Following the example of other spectators, the children rush into the water. For a few moments they bathe in a dazzle of red as the sun rolls a regal carpet across the water. Their bodies shine in the horizontal rays. They have that wonderful enamel you can only mix with young skin and water and bright light. Then already the sun’s too bright to look at, and hence in a curious way not there any more, dissolved in an everyday glare that kindles traffic noises along the seafront road and finds an overnight litter of cans and wrappers that the bagnino will have to clear. Immediately, the children lose interest and rush out shivering for their croissants. Michele rudely demands to know which is the biggest. Then it’s up the beach to the bar for the ceremony of the cappuccino, the more familiar rituals of Italian life.

‘Maybe Lucia will be born when we get home,’ Michele says.
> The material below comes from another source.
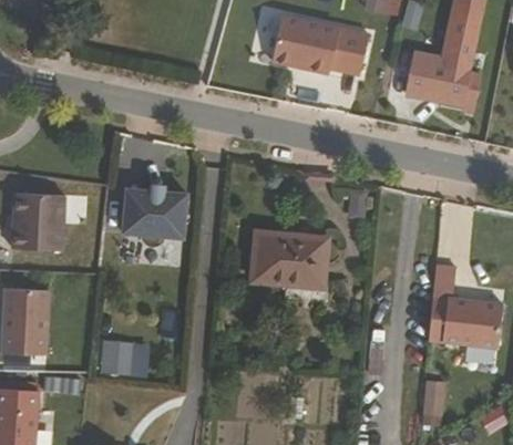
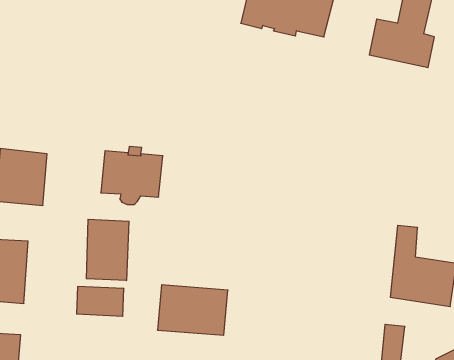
building: [256,231,330,284] -> [157,285,228,335]
building: none -> [86,219,129,281]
And Stefi immediately replies, ‘I can’t wait to kiss her.’

‘Madness,’ Nonno says, thinking of the mouths that have to be fed, the bodies clothed, the coddling and spoiling and pampering, and then again the debts paid, the apartments bought, the enquiries about the will.

‘No better place to grow up than Italy,’ I tease him.

Spooning foam into his mouth like a big baby, the crumbs of a second brioche on his lips, my father-in-law is quick to correct me: ‘No better place,’ he says, ‘not to grow up!